I have no objection to a group of people and singing out of RUS or whatever they like, if that's what they want to do. As Joe points out, people can have a lot of fun with it. It's just that, apart from when I go to church and sing out of the hymnal along with the rest of the congregation, that kind of singing doesn't particularly appeal to me, especially if that's all that happens at a given song fest.

Apart from the song book thing, I have no particular objection if someone wants to keep a notebook of lead-sheets for songs already learned, and keep it in easy view so it can be glanced at from time to time if need be.

I don't think my memory is failing, even if I have become one of The Ancient Ones. But I find that I have occasional "senior moments" with songs that I've sung perhaps hundreds if not thousands of times in the past. Most annoying! For about a decade, during the Fifties and Sixties, I sang somewhere almost every week, usually several evenings a week: coffeehouse, concert, or some other gig, or if not there, at a "hoot" or song fest in someone's house. Except for learning new songs, I rarely had to practice because I hardly needed to. I had a pretty large repertoire, but singing as much as I did, it wasn't hard to keep it up to snuff.
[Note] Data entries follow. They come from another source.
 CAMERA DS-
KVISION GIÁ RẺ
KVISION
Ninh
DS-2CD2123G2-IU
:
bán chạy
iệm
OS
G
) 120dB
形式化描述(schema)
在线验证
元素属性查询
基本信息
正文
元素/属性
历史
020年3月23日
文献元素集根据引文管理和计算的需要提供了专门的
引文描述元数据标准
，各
But that was awhile back. Although I try to limber up my fingers on the guitar, warm up my voice, and sing a bit every day, I don't sing anywhere near as often or as much as I used to: maybe eight or ten times a year altogether at get-togethers at Bob's or at Alice's or at our place, rather than two or three evenings a week.
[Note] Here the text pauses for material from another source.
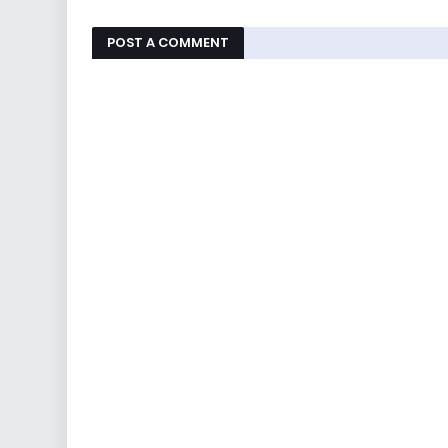
POST A COMMENT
Frustratingly enough, the songs tend to slip away if they're not sung with some regularity. It especially seems to be a case of "last in, first out." The songs I've learned most recently are the ones that I have the occasional "senior moment" with, even though I learn them thoroughly and practice them a lot before I try them in front of other people. So it seems to me that the reasonable thing to do is to keep lead sheets within easy view and give it a quick glance when needed. Since the song has already been learned, the occasional glance is not the same as having to read it off, or sing it out of a book.

In professional theater and at the opera, there is the prompter hunkered down in the prompter's box, ready to quickly and quietly feed a line to an actor or singer if they blank out, as everyone does from time to time. Symphony musicians know the music and are well rehearsed, but they all have the score in front of them. On television a decade or two back, Itzhak Perlman, Pinchas Zukerman, Jacqueline du Pré, Zubin Mehta, and Daniel Barenboim did a bravura performance of Schubert's "Trout Quintet," and they each had the music on a music stand in front of them. They rarely glanced at it, but it was there, just in case. Luciano Pavarotti knows the scores to fifty or sixty full operas and dozens and dozens of other songs. On television specials, unless it's a fully staged opera, he usually sings with a music stand within easy view. He doesn't sing from the music, but now and then, he may give it a quick glance. And he's not the only one. He certainly knows the music and is obviously well-rehearsed when he goes before the cameras, but no one, not even he, can be absolutely sure they won't have a temporary lapse. Better to have a quick reminder unobtrusively within view than to blow it on national TV.

So if I start showing up at song fests and hoots with a three-ring notebook full of lead-sheets, that's why. But they won't be songs I have not already learned well and sung a lot.